Text segment:
How is Big Foot so good at rock climbing?
He always finds the biggest footholds.
What is a baby sasquatch's favorite toy?
His Yeti Bear!
What do you call it when the Bigfoot in charge makes pasta for all the others?
Alpha Yeti Spaghetti!
Yetis have declared their own independent state in the Himalayas.
It's an abomi-nation.
In the night, a visitor came past my igloo. It was a yeti!
Not sure who left the other cooler, but thanks!
Sasquatch often gets mistaken for Bigfoot.
Yeti never complains.
Scientists believe that one day we will find Sasquatch, just...
Not Yeti.
Who is a Yeti's favorite Dracula actor?
Christobrr Lee.
What do you call a yeti with a sixpack?
The abdominable snowman.
What do you call a sketchy looking Bigfoot?
A Susquatch.
What does Bigfoot do to relax in his spare time?
He goes bird squatching!
Are sasquatches superstitious?
Yes, they always knock on wood!
How do Yetis tell the time?
With a sasq-watch.
I've always wondered if it was easy to catch Bigfoot...
I was relieved when my doctor told me it wasn't a disease.
Big Foot has been spotted throwing tantrums and talking back to his parents.
No wonder they call him the Sassquatch.
Where do Yetis go to dance?
To a snow ball.
What do you call a Yeti Gardener?
A hairy potter.
A barber, a hairdresser, and Bigfoot walk into a bar...
You know what...I'm gonna shave this joke for another time.
What do they call Bigfoot in Europe?
Bigmeter.
Has the abominable snowman called?
Not Yeti.
Hear about the race between the Yeti and the Sasquatch?
The Sasquatch won, by a big foot.
What do you get if you cross a pumpkin with a bigfoot?
A Sasquash.
Bigfoot saw me today
I bet nobody believes him.

What to work on:
(1) Write out the passage of the Bigfoot jokes that opens with the words containing "Yes, they always" and closes with "for another time.", copying each word and mark unchanged.
(2) Answer each question using the Bigfoot jokes.
(a) What is a Yeti gardener called?
(b) What name do they give Bigfoot in Europe?
(c) Where do Yetis go to dance?

Study material:
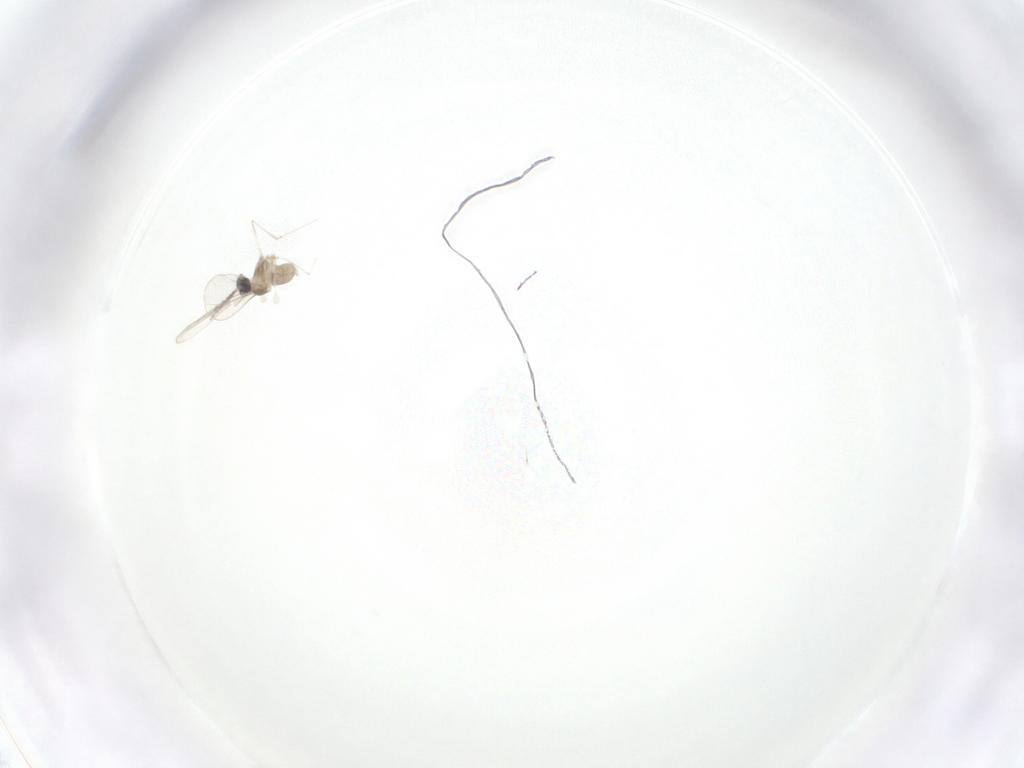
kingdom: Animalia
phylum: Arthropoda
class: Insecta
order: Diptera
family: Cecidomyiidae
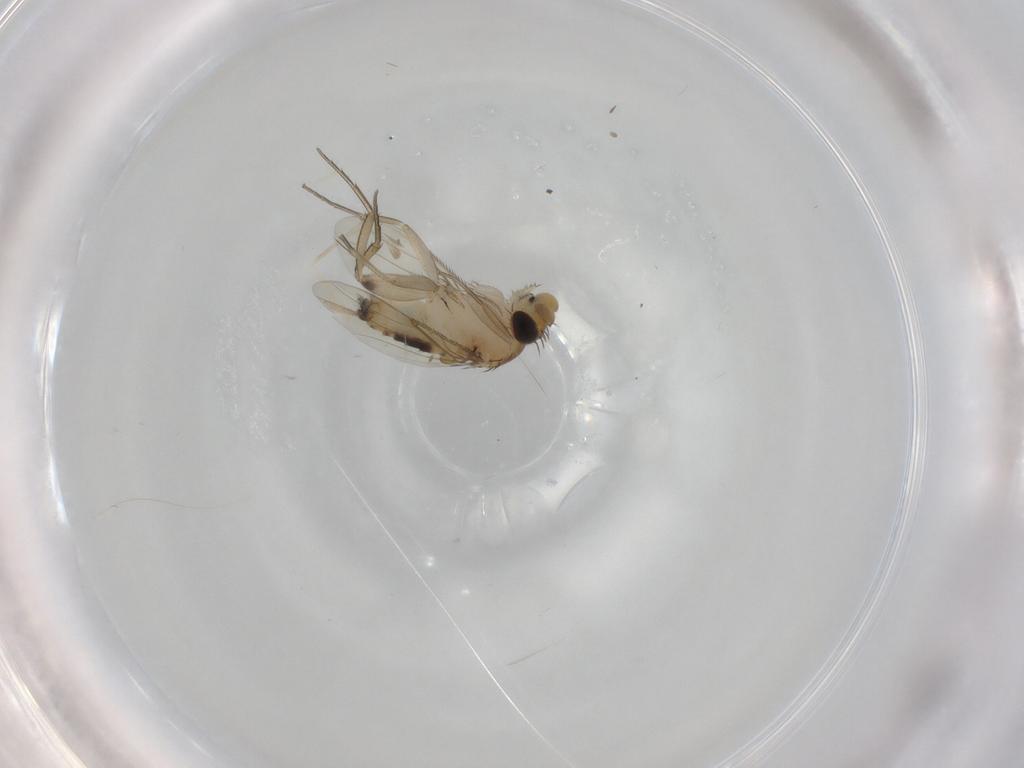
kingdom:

...

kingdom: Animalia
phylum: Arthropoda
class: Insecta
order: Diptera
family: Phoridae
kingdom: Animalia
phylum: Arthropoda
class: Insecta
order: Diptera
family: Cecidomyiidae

...

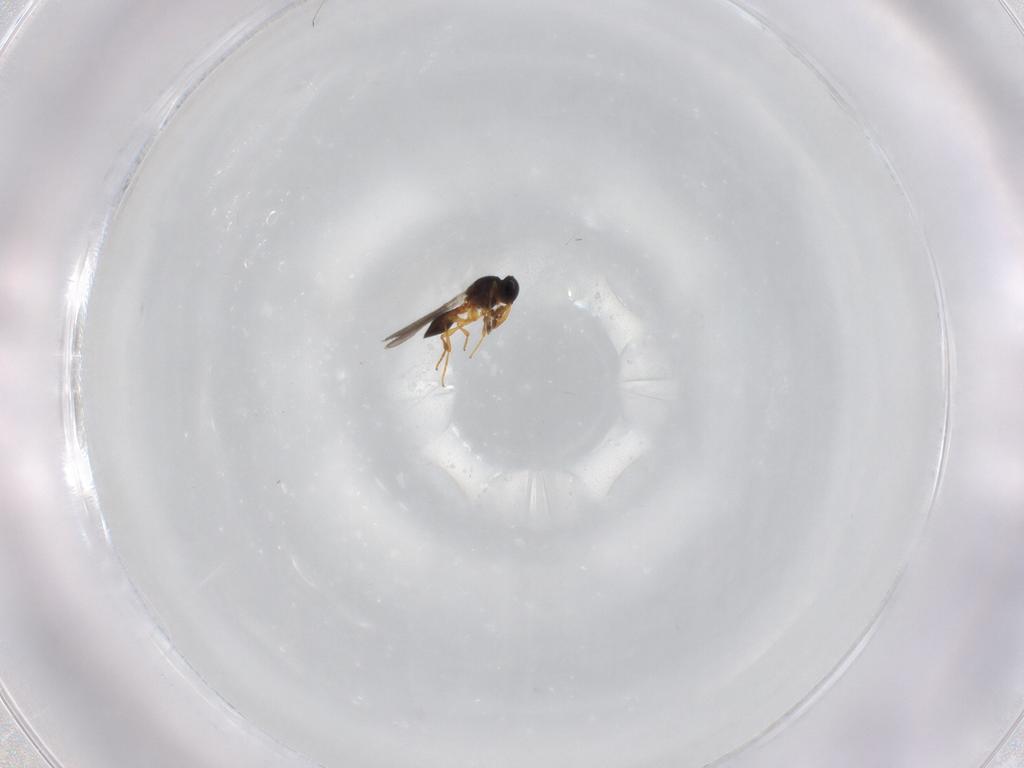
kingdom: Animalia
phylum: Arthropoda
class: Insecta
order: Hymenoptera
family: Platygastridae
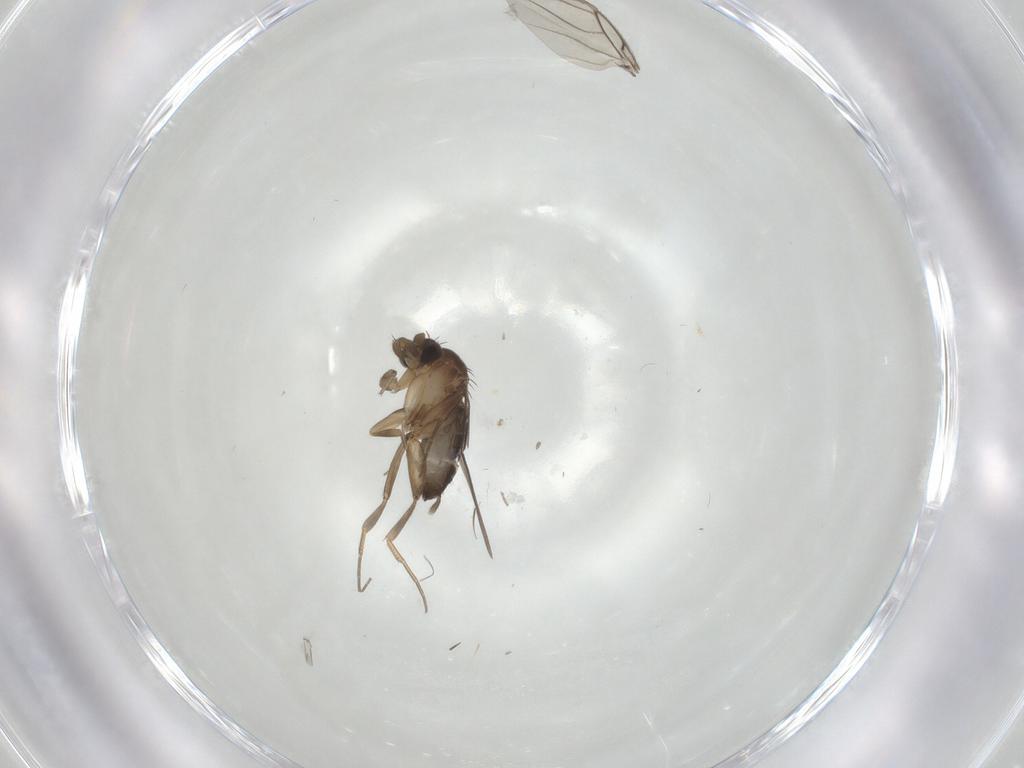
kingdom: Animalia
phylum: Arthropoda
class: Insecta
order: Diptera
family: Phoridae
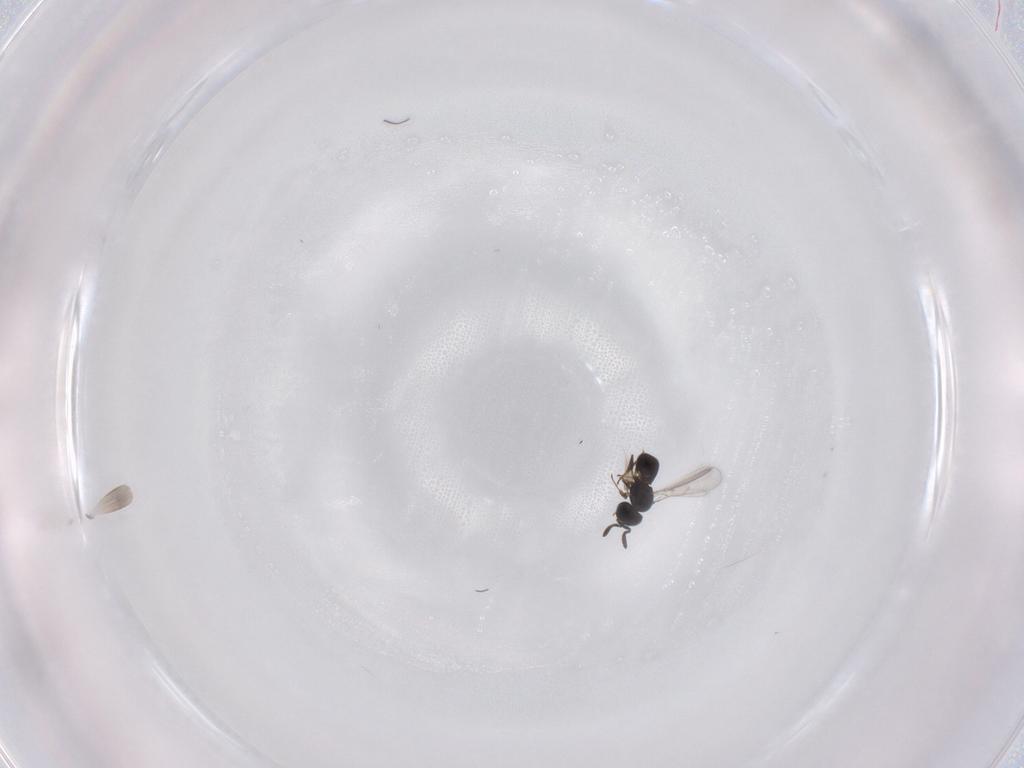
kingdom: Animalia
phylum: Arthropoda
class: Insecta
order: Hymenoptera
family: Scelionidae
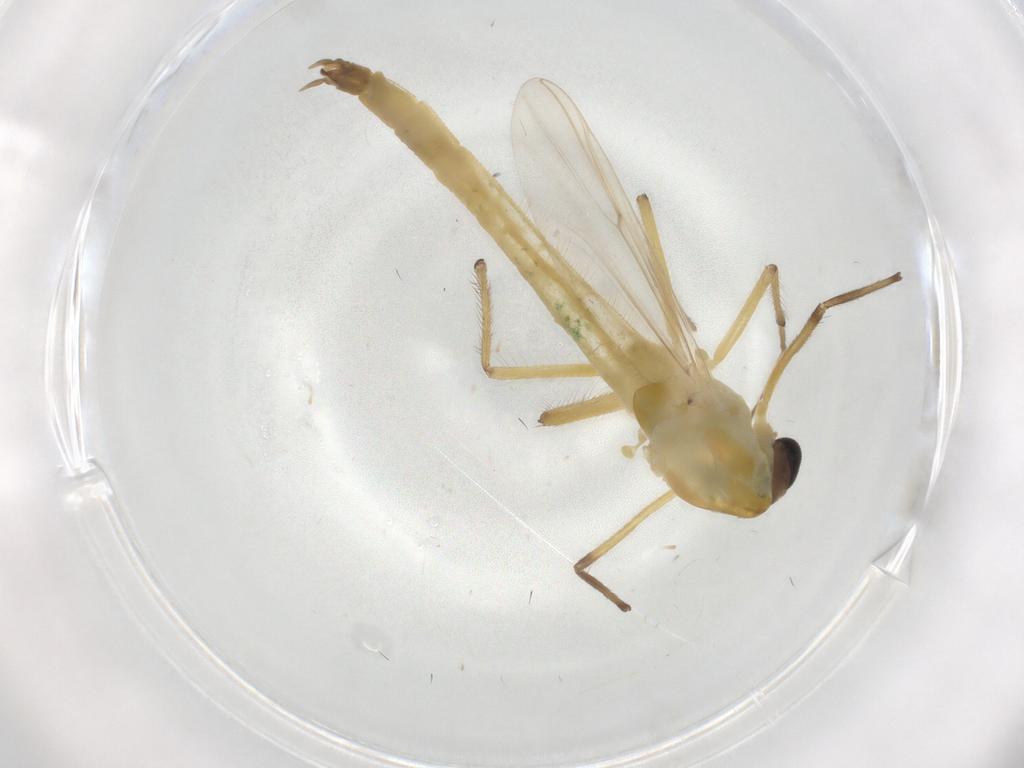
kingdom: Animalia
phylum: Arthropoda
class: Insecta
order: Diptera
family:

Task-by-task solutions:
(1)
Yes, they always knock on wood!
How do Yetis tell the time?
With a sasq-watch.
I've always wondered if it was easy to catch Bigfoot...
I was relieved when my doctor told me it wasn't a disease.
Big Foot has been spotted throwing tantrums and talking back to his parents.
No wonder they call him the Sassquatch.
Where do Yetis go to dance?
To a snow ball.
What do you call a Yeti Gardener?
A hairy potter.
A barber, a hairdresser, and Bigfoot walk into a bar...
You know what...I'm gonna shave this joke for another time.

(2)
(a) A hairy potter.
(b) Bigmeter.
(c) To a snow ball.